== Texto apresentado

Na minha experiência, basta começar por adotar pequenos hábitos e ajustar algumas condutas, como, por exemplo, reservar um momento do seu dia para agradecer pela vida e pensar em se desfiliar do ‘’Clube da Reclamação’’. A prática da autorreflexão é uma forma de exercitar a autocompreensão. O respeito pode estar em um bom-dia; em ouvir o que o outro diz, quando interagimos; em se colocar no lugar do outro ou, ainda, em qualquer ato de gentileza. Em todas as situações, até nas mais corriqueiras, o respeito pode se fazer presente e, veja, independentemente de reciprocidade. E não vale aqui a máxima ‘’respeito se me respeitar’’. 

  1. Ao longo de sua carreira na área jurídica, você enfrentou diversos desafios. Como essas experiências contribuíram para a sua jornada de autodescoberta e para a escrita deste livro?

A minha jornada profissional, especialmente a experiência como magistrada, teve papel importante na escrita do livro ‘’Por que não tentar?’’

A magistratura exige muito mais do que conhecimento, jurídico e técnico, e comportamento ético. Isso tudo é fundamental, mas também é imprescindível, para o exercício da profissão, o amadurecimento, o equilíbrio, a sensibilidade às diversas realidades sociais e pessoais, o discernimento e o bom senso. É um caminho que impacta a nossa percepção da vida, amplia nossa visão do mundo e nos torna mais reflexivos. Comigo foi assim.

====

## O que fazer
Imprima, por favor, o texto sobre respeito e autorreflexão na íntegra, sem alterar uma palavra sequer. As linhas que vêm a seguir não têm nenhuma função aqui.

== Dados fornecidos

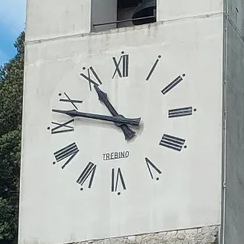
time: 10:47
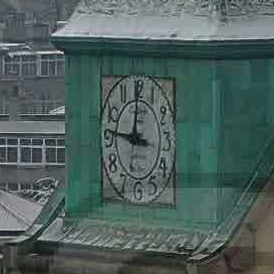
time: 11:46
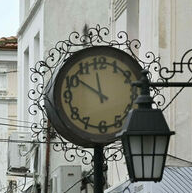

====

## Solução da tarefa
Na minha experiência, basta começar por adotar pequenos hábitos e ajustar algumas condutas, como, por exemplo, reservar um momento do seu dia para agradecer pela vida e pensar em se desfiliar do ‘’Clube da Reclamação’’. A prática da autorreflexão é uma forma de exercitar a autocompreensão. O respeito pode estar em um bom-dia; em ouvir o que o outro diz, quando interagimos; em se colocar no lugar do outro ou, ainda, em qualquer ato de gentileza. Em todas as situações, até nas mais corriqueiras, o respeito pode se fazer presente e, veja, independentemente de reciprocidade. E não vale aqui a máxima ‘’respeito se me respeitar’’. 

  1. Ao longo de sua carreira na área jurídica, você enfrentou diversos desafios. Como essas experiências contribuíram para a sua jornada de autodescoberta e para a escrita deste livro?

A minha jornada profissional, especialmente a experiência como magistrada, teve papel importante na escrita do livro ‘’Por que não tentar?’’

A magistratura exige muito mais do que conhecimento, jurídico e técnico, e comportamento ético. Isso tudo é fundamental, mas também é imprescindível, para o exercício da profissão, o amadurecimento, o equilíbrio, a sensibilidade às diversas realidades sociais e pessoais, o discernimento e o bom senso. É um caminho que impacta a nossa percepção da vida, amplia nossa visão do mundo e nos torna mais reflexivos. Comigo foi assim.